O clima de tensão militar que se vive em Moçambique "pode ameaçar os investimentos de gás e carvão", alertou hoje a consultora Oilprice, numa análise do departamento editorial enviada aos clientes e a que a Lusa teve acesso.

"Os investidores devem estar alerta sobre o crescente fôlego da rebelião militar que pode ameaçar os investimentos em carvão e gás em Moçambique", lê-se na nota enviada aos clientes da consultora britânica Oilprice.com.

Para os analistas, o clima de tensão militar crescente entre a Frelimo e a Renamo surge num momento em que empresas como a "Anadarlo, a Eni e a Sasol estão a apostar forte num projeto de gás natural na costa de Moçambique".

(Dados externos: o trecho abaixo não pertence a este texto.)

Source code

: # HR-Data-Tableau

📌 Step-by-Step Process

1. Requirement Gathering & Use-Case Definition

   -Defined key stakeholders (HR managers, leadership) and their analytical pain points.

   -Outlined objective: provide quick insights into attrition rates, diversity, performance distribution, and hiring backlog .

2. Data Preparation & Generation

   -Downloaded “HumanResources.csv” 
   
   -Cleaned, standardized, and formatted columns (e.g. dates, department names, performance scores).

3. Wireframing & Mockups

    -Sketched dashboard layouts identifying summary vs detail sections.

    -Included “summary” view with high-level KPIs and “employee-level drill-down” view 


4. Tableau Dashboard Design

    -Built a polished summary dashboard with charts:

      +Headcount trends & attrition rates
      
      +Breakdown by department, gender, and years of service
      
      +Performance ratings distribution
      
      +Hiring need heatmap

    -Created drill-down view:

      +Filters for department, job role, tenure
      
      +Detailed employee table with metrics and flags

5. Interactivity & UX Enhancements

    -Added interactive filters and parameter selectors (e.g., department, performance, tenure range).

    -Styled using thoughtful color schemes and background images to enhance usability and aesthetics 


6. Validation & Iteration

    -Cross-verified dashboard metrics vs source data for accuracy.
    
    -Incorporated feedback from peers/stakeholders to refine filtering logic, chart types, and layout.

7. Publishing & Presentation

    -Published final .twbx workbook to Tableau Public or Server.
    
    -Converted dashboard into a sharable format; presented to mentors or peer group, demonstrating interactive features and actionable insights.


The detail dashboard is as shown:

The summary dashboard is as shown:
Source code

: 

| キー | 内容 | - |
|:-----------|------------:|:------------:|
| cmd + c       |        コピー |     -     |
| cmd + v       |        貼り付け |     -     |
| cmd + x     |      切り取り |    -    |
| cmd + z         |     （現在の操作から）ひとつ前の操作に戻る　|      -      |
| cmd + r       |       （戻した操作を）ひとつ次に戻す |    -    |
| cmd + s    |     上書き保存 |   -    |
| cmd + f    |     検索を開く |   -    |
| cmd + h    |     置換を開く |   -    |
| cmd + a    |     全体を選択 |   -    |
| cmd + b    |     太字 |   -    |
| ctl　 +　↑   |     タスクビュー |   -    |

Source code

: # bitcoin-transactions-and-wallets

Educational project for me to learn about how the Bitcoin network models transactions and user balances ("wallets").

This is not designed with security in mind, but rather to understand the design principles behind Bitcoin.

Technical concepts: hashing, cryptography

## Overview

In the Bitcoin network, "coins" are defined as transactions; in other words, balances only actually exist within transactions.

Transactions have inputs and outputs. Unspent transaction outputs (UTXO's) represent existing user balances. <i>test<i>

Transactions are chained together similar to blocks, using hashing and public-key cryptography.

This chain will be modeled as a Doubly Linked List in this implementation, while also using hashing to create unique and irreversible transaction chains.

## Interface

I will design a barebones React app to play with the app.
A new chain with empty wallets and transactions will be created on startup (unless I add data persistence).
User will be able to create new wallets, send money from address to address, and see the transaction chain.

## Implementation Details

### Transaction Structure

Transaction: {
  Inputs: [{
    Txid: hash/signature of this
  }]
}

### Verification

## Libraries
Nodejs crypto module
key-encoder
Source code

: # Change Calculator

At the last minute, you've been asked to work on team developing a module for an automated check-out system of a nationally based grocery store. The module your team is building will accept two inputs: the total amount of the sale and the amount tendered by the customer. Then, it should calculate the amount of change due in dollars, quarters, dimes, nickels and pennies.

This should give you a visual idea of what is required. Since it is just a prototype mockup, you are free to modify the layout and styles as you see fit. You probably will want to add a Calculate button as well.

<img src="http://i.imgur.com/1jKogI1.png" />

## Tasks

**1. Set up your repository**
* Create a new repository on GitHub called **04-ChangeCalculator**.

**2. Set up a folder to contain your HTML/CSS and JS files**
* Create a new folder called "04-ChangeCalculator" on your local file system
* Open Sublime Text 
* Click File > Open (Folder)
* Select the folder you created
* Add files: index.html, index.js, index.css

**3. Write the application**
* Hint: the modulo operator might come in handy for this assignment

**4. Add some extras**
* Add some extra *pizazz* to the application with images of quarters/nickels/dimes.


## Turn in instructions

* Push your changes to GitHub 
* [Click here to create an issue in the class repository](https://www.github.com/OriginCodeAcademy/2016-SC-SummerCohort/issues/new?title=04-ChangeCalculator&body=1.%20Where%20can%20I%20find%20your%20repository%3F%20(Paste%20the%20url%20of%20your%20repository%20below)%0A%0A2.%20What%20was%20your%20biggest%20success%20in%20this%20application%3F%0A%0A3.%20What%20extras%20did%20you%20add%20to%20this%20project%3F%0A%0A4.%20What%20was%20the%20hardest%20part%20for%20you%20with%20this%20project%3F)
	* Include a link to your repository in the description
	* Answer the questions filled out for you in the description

Lembrando que a Anadarko vai, no final deste ano, ter investido cerca de 3 mil milhões de dólares para desenvolver as suas descobertas em Moçambique, os analistas da Oilprice.com explicam aos investidores que "a Renamo oficialmente renunciou ao acordo de paz a 21 de outubro, em resposta a um ataque das forças de segurança ao quartel-general em Sathunjira".

Os megaprojetos de exploração de gás e carvão valem 07 por cento dos 1,7 mil milhões de euros das receitas que o Estado moçambicano arrecadou no primeiro semestre deste ano, disse o ministro das Finanças, Manuel Chang, em agosto, acrescentando que o valor representa um aumento nominal de 38,6% face ao valor dos primeiros seis meses de 2012.

As descobertas de gás e carvão deverão tornar Moçambique no maior exportador destes minérios em África, e as autoridades preveem que, nos próximos 30 anos, sejam exportados mais de 100 milhões de toneladas anuais, o que deverá render ao Estado moçambicano cerca de 15 mil milhões de euros.